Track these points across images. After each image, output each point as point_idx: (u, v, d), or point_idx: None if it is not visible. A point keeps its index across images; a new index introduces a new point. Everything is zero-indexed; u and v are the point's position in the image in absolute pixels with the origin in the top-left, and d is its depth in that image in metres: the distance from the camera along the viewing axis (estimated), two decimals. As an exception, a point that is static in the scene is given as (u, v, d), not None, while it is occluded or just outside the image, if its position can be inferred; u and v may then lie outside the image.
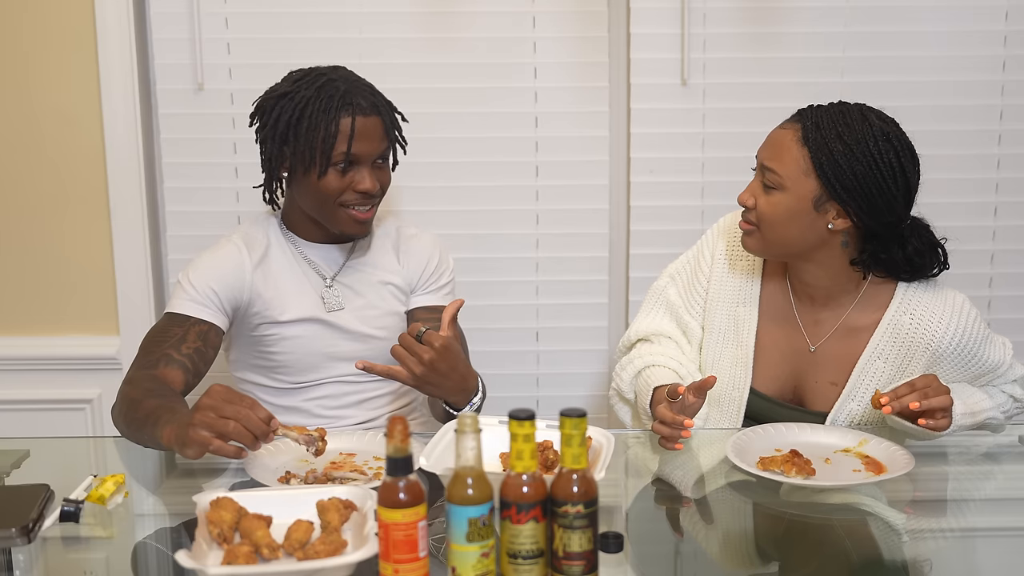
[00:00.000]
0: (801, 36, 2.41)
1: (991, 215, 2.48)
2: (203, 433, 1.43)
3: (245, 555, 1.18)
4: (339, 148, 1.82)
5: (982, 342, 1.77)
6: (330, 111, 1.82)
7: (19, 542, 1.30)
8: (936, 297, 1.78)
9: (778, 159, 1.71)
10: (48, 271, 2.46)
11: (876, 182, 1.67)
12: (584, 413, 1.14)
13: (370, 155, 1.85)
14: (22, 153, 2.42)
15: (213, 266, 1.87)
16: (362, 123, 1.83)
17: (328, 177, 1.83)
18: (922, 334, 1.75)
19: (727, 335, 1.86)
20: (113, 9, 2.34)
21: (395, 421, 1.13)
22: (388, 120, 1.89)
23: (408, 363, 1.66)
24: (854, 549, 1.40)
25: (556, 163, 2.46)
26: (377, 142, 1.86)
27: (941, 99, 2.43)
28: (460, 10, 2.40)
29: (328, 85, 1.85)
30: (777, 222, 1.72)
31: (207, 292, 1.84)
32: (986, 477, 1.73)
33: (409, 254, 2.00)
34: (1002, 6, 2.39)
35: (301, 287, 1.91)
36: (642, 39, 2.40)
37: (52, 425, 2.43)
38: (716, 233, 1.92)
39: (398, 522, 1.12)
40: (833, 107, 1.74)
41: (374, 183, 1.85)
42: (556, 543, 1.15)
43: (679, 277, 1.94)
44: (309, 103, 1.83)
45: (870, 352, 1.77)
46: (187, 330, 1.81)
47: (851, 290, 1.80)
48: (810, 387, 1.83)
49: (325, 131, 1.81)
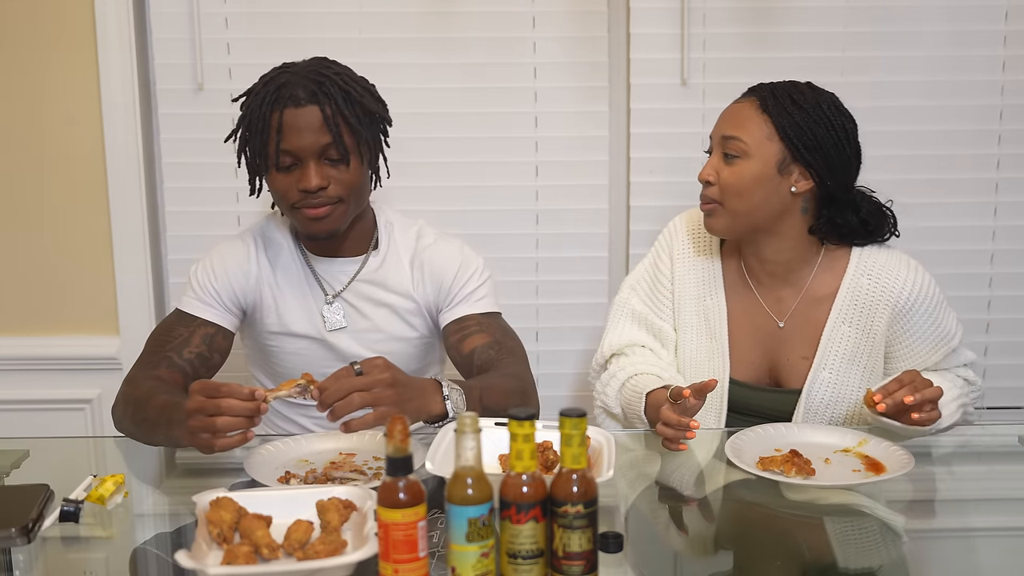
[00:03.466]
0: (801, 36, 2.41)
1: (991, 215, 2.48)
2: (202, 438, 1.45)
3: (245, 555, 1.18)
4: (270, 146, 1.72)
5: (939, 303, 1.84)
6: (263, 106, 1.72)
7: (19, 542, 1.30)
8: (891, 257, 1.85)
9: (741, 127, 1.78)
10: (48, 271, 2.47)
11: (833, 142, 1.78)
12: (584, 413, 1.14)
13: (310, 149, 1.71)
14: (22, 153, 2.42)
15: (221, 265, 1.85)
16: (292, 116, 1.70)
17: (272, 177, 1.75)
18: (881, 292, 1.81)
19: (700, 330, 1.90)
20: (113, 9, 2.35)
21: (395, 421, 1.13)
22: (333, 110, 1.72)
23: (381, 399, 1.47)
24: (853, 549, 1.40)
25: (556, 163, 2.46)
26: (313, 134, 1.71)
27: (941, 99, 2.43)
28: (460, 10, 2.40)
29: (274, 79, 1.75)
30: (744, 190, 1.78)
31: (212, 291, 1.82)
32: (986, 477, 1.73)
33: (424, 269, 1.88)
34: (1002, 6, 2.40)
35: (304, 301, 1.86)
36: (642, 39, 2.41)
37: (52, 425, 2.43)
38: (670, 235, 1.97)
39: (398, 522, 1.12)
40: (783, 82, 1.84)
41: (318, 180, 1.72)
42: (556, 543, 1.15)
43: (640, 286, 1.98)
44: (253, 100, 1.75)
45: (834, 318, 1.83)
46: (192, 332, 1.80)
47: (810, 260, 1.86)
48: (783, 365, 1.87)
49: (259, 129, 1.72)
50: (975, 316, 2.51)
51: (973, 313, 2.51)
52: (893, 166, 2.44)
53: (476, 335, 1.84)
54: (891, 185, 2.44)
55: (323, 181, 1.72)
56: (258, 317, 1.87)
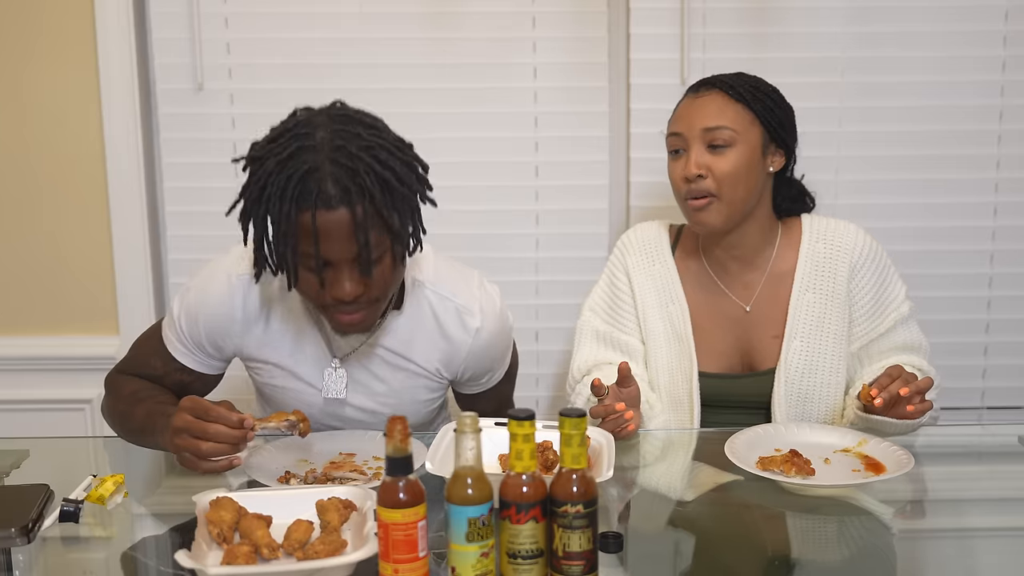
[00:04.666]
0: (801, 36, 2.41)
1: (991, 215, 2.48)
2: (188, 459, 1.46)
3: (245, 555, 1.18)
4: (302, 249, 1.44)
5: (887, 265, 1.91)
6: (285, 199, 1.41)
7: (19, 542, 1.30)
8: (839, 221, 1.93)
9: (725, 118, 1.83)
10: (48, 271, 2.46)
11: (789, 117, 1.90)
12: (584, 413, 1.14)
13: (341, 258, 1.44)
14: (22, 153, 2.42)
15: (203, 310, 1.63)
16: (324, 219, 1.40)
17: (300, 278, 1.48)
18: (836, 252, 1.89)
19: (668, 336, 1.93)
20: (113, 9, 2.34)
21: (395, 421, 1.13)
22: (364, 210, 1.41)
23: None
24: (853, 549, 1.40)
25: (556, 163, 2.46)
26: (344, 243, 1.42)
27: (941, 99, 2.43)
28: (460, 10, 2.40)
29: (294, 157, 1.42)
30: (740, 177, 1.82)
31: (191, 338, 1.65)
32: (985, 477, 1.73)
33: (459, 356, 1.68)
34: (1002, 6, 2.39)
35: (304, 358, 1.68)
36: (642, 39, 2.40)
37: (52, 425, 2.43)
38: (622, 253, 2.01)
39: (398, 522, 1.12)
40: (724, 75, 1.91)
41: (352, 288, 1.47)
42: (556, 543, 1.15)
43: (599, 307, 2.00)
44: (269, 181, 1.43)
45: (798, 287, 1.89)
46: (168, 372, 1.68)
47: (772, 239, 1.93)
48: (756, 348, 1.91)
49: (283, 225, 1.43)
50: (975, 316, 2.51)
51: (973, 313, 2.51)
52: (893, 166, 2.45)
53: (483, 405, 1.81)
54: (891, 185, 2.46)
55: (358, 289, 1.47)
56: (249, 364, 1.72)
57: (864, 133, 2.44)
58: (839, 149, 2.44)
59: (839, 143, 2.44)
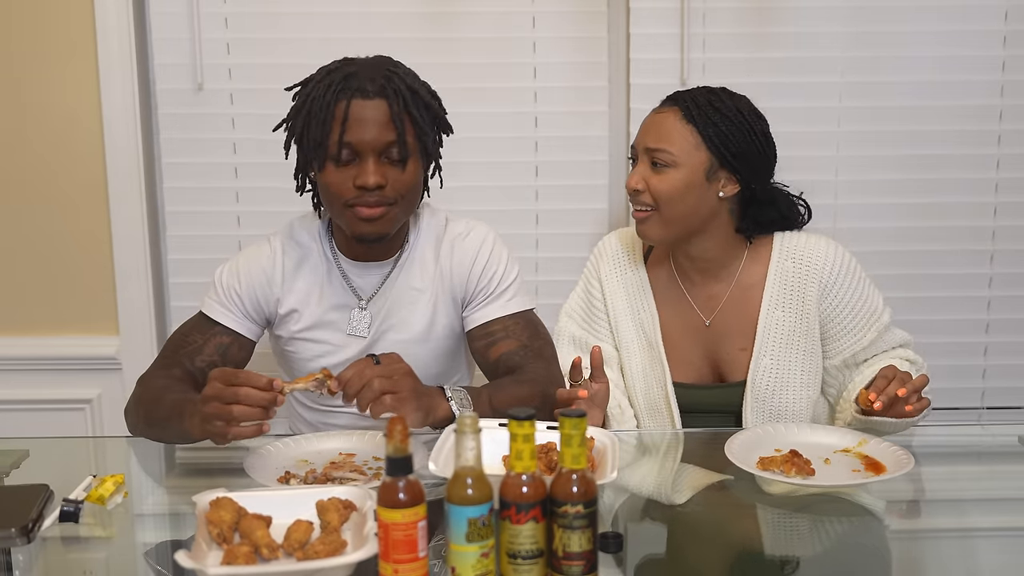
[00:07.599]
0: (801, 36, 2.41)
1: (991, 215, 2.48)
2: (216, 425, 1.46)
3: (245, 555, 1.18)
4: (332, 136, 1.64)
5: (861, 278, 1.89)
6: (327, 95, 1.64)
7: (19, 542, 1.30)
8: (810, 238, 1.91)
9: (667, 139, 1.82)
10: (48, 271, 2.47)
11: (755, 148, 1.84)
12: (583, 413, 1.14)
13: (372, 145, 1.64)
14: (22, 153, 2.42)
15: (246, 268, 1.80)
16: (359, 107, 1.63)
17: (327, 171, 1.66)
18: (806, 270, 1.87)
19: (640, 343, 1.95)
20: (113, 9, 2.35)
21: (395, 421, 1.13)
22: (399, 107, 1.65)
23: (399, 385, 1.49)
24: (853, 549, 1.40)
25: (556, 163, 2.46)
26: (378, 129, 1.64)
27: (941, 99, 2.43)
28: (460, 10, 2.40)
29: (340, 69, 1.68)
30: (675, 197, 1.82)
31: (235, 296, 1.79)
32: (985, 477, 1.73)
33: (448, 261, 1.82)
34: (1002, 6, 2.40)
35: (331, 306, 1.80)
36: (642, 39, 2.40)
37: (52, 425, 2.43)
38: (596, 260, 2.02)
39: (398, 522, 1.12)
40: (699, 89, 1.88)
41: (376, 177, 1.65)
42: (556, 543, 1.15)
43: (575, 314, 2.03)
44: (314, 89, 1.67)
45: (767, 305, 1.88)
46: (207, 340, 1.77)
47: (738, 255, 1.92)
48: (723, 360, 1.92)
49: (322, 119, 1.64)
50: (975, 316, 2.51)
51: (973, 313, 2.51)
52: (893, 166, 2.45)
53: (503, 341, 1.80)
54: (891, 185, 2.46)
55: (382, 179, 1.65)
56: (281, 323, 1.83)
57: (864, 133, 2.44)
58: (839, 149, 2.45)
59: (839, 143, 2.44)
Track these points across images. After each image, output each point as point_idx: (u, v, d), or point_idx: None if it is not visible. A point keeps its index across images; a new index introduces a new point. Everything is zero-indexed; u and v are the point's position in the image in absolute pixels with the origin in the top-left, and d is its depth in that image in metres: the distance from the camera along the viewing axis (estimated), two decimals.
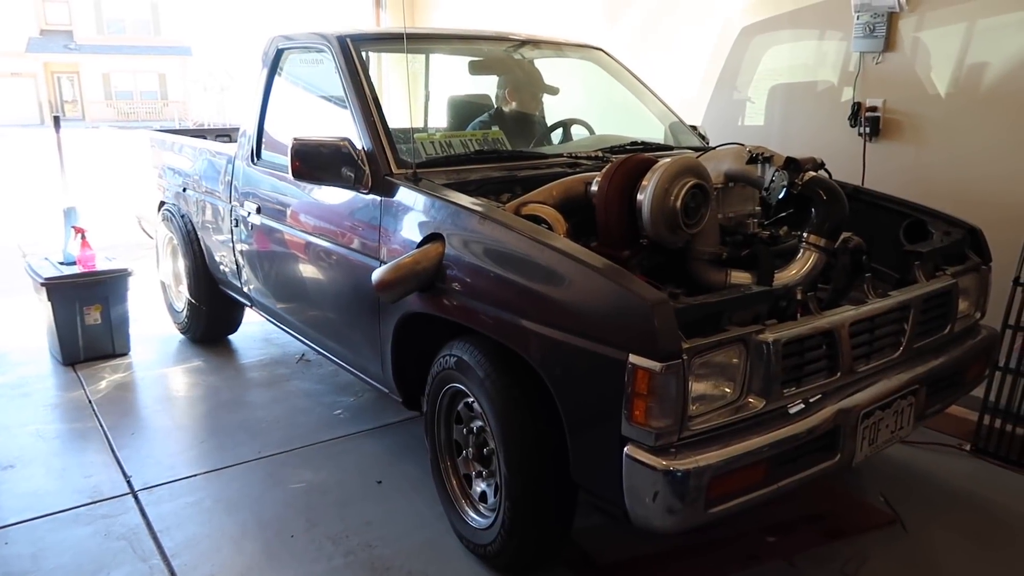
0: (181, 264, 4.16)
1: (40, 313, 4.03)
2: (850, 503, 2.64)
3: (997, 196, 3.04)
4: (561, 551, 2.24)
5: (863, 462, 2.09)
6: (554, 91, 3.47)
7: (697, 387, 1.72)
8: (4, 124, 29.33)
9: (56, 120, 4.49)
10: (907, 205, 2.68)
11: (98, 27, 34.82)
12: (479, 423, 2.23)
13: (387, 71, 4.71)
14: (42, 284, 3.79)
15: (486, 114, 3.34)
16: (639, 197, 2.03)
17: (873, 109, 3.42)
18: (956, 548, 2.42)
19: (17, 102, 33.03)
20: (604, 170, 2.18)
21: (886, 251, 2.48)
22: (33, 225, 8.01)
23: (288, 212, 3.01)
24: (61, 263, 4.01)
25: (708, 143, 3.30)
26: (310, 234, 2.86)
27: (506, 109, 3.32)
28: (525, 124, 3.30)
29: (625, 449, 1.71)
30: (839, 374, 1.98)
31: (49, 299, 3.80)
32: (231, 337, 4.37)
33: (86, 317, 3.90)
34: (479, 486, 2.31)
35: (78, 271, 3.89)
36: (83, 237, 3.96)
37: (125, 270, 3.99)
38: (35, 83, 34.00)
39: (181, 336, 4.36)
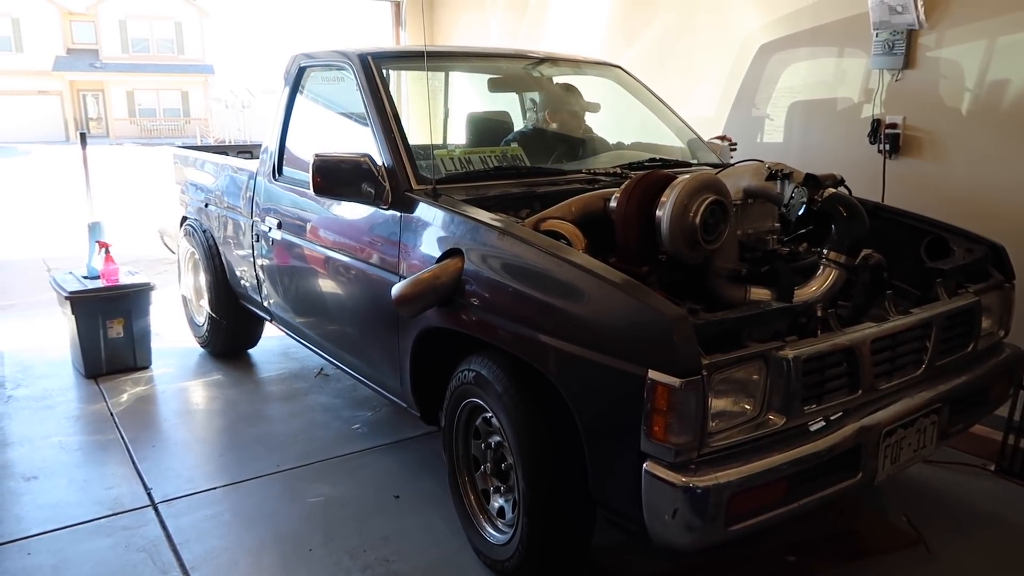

__To do__. Your task is to reproduce exactly the lines from the start of the data above through the line containing "18: (922, 334, 1.75)", leaving every picture out.

__Solution__.
Track these points across images. After each image, output each point as point_idx: (u, v, d), or point_idx: None if it is not visible. A point keeps its index across images; a new index introduces a new point. Everything is zero-indexed; u and v are the point's position in the image in absolute pixels with the origin in the top-left, and d is its depth in that image in metres: the distance from the camera along the viewing axis (estimated), two decimals. As an exception, a point that is static in the scene is given as (u, v, d), not None, while it is occluded or just outside the image, if its position can be inferred; u and v may then lie outside the image.
[00:00.000]
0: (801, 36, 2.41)
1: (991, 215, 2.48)
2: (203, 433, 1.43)
3: (245, 555, 1.18)
4: (339, 148, 1.82)
5: (982, 342, 1.77)
6: (330, 111, 1.82)
7: (19, 542, 1.30)
8: (936, 297, 1.78)
9: (778, 159, 1.71)
10: (48, 271, 2.46)
11: (876, 182, 1.67)
12: (584, 413, 1.14)
13: (370, 155, 1.85)
14: (22, 153, 2.42)
15: (213, 266, 1.87)
16: (362, 123, 1.83)
17: (328, 177, 1.83)
18: (922, 334, 1.75)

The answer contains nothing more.